La mémoire des Archives en France est d'abord une mémoire particulièrement longue, fruit à la fois du hasard et de la vigilance des hommes. Elle s'étend, pour les Archives nationales, du VIIe siècle à nos jours, au-delà de nos fréquents et multiples changements de régimes. Même la Révolution n'a pas fait table rase du passé.

Cette mémoire longue correspond parfaitement aux attributs que Jacques Le Goff confère au Moyen Âge " total, long, profond " : " c'est la distance de la mémoire constituante - le temps des grands-parents " ; " ce passé primordial où notre identité collective, quête angoissée des sociétés actuelles, a acquis certaines caractéristiques essentielles ". Mais, comme le relève Paul Ricœur, la longue durée n'abolit pas les événements. Et les Archives gardent aussi la trace de tous les moments importants de notre histoire : les conflits, les traités, les actes fondateurs, comme le serment du Jeu de Paume, la déclaration des Droits de l'Homme et du Citoyen, toutes les Constitutions. Elles conservent aussi des traces des moments privés de la vie d'un certain nombre d'hommes illustres à travers en particulier deux types d'actes essentiels, les contrats de mariage et les testaments. Le minutier central des notaires à Paris est par exemple le dépositaire de nombreux contrats de mariage, auxquels le roi, quel qu'il fût, était témoin, du contrat de mariage de Molière avec Armande Béjart ou encore de celui du général Bonaparte avec Joséphine de Beauharnais. Quant aux testaments, je me bornerai à citer celui de Suger, abbé de Saint-Denis, celui de Blaise Pascal (1662), celui de Louis XIV, pièce autographe signée à paris en 1715 ou celui de Napoléon, demandant le 6 avril 1821 que ses cendres soient rapportées à Paris.

Au-delà de la mémoire des Grands, se retrouve aussi celle des " gens de peu ", pour reprendre le titre d'un livre de Pierre Sansot. Se reflètent des parcours individuels, des existences modestes, des vies humaines, à travers ces mêmes actes notariés, à travers les documents de l'état civil, les décrets de naturalisation, à travers les archives des groupements, associations ou entreprises. Je souhaite que se créé et s'entretienne le recours aux archives, particulièrement parmi les plus jeunes d'entre nous, et qu'il devienne en quelque sorte un réflexe. Les archives ne doivent pas être un ensemble inaccessible, mais le reflet des existences de tous ceux qui, témoins ou acteurs, ont contribué, contribuent, et contribueront à la construction de notre communauté nationale.

C'est parce que les Archives sont constitutives de la mémoire collective nationale que leur est rattachée la délégation aux célébrations nationales.

═══

Énoncé a >>
Pouvez-vous citer le passage sur la mémoire des Archives de « Au-delà de la » à « notre communauté nationale. » ?

Données d'entrée >>

═══

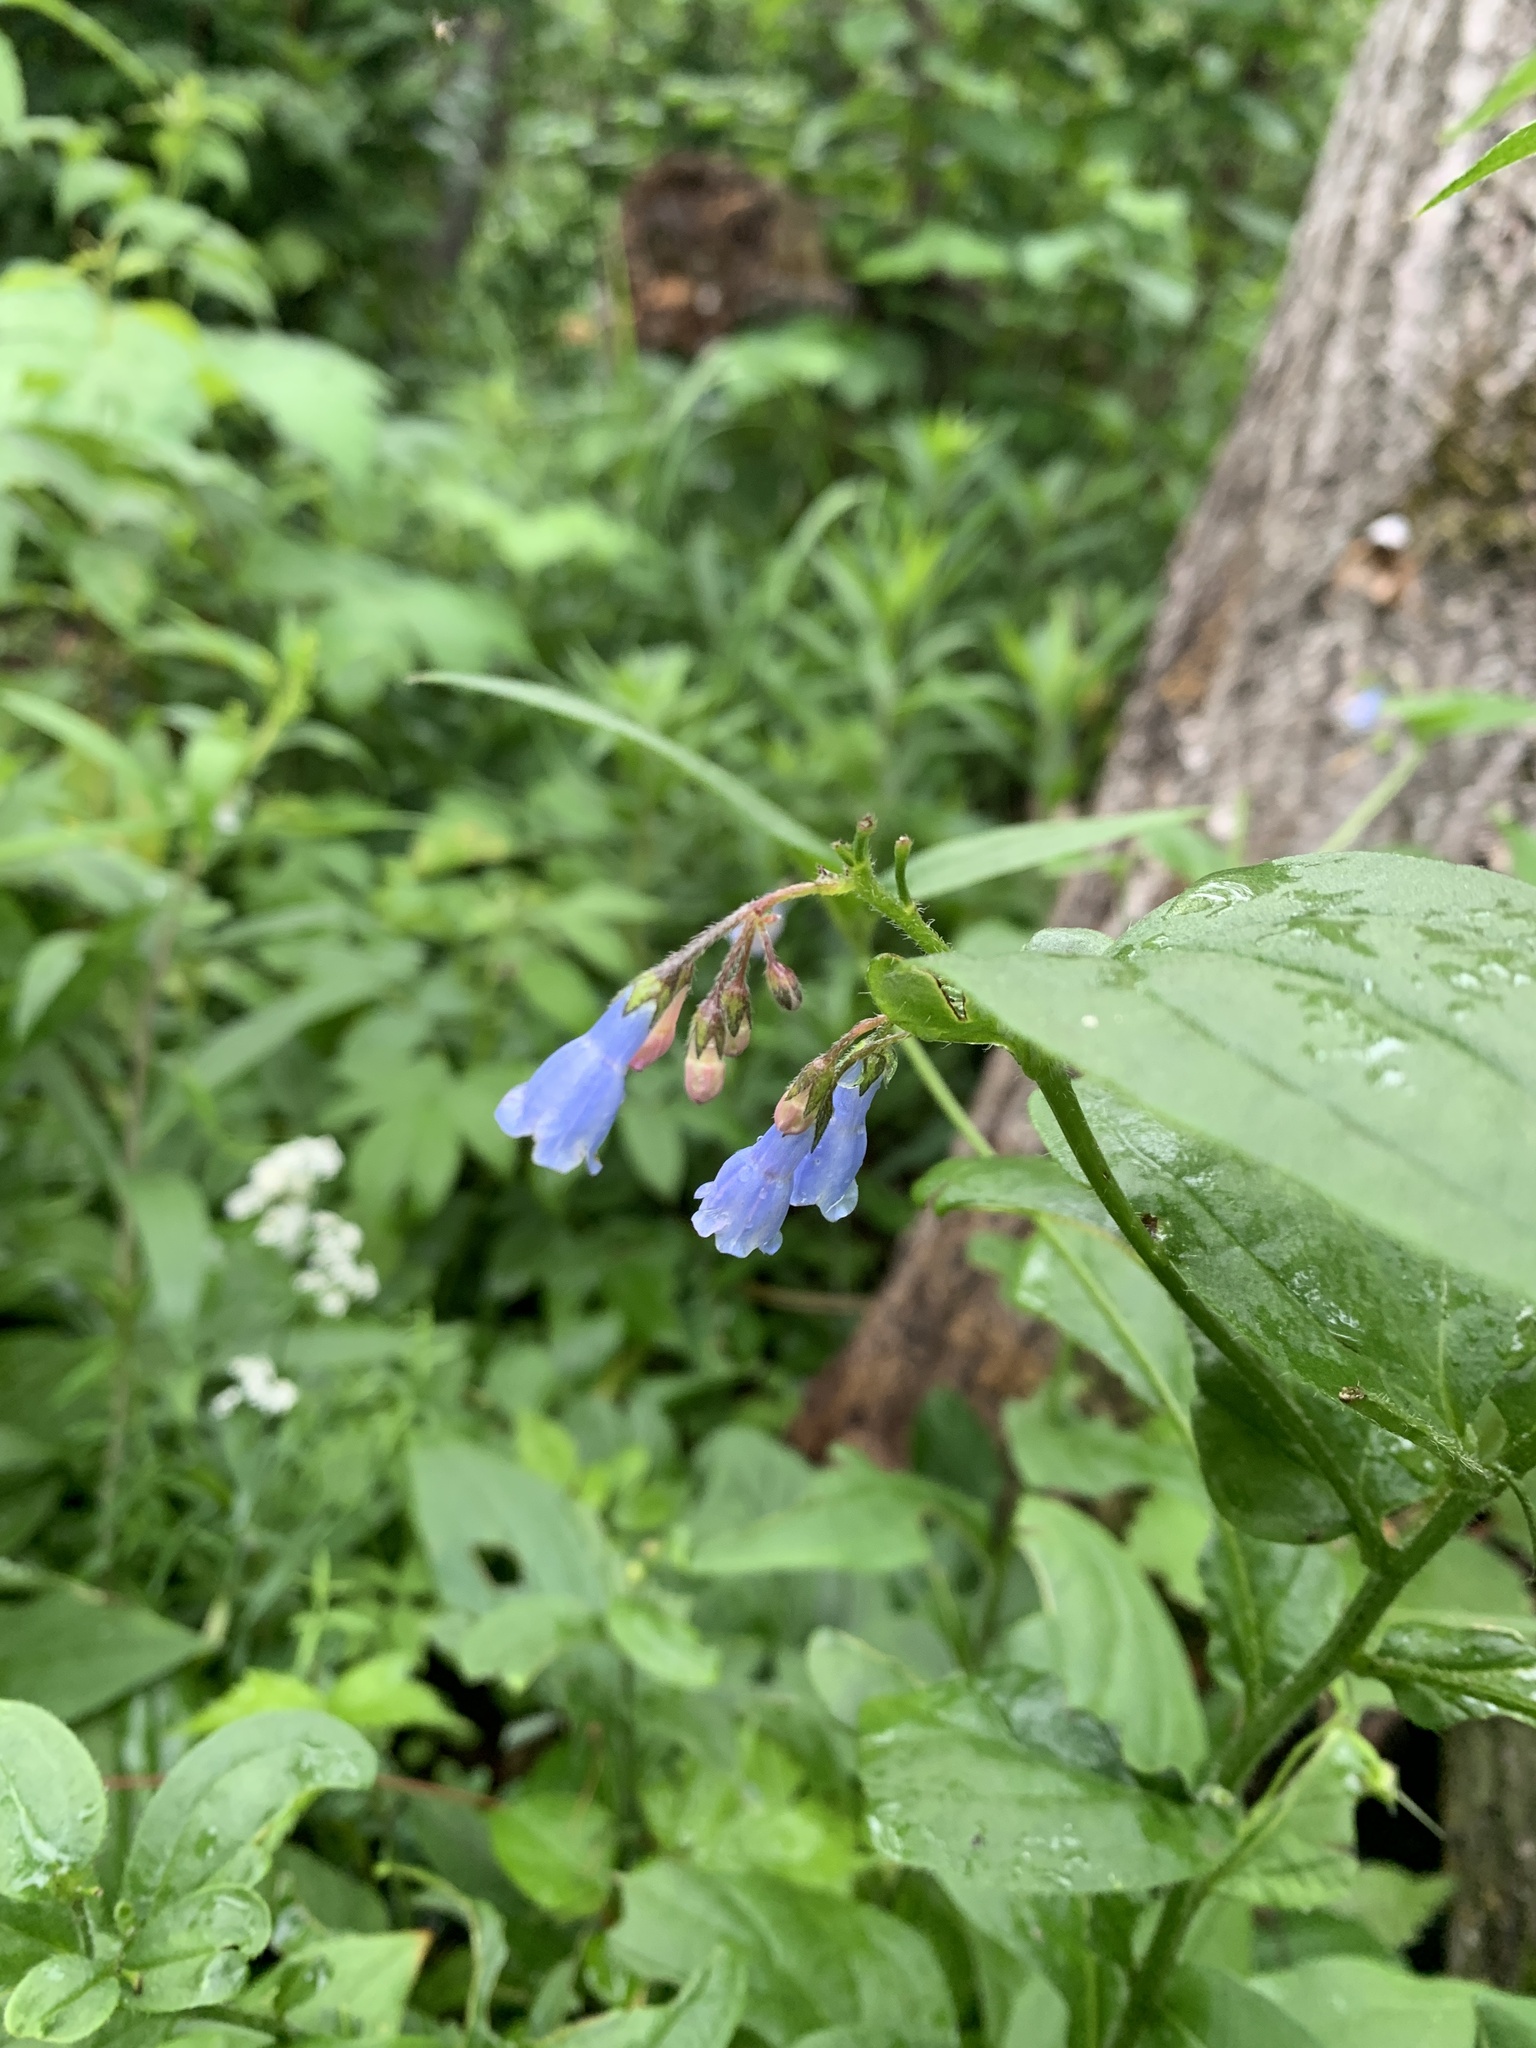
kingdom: Plantae
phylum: Tracheophyta
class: Magnoliopsida
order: Boraginales
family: Boraginaceae
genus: Mertensia
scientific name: Mertensia paniculata
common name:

═══

Énoncé b >>
Pourriez-vous reproduire à l'identique toutes les lignes des entrées, en laissant les images de côté ?

Résultat obtenu a >>
Au-delà de la mémoire des Grands, se retrouve aussi celle des " gens de peu ", pour reprendre le titre d'un livre de Pierre Sansot. Se reflètent des parcours individuels, des existences modestes, des vies humaines, à travers ces mêmes actes notariés, à travers les documents de l'état civil, les décrets de naturalisation, à travers les archives des groupements, associations ou entreprises. Je souhaite que se créé et s'entretienne le recours aux archives, particulièrement parmi les plus jeunes d'entre nous, et qu'il devienne en quelque sorte un réflexe. Les archives ne doivent pas être un ensemble inaccessible, mais le reflet des existences de tous ceux qui, témoins ou acteurs, ont contribué, contribuent, et contribueront à la construction de notre communauté nationale.

Résultat obtenu b >>
kingdom: Plantae
phylum: Tracheophyta
class: Magnoliopsida
order: Boraginales
family: Boraginaceae
genus: Mertensia
scientific name: Mertensia paniculata
common name:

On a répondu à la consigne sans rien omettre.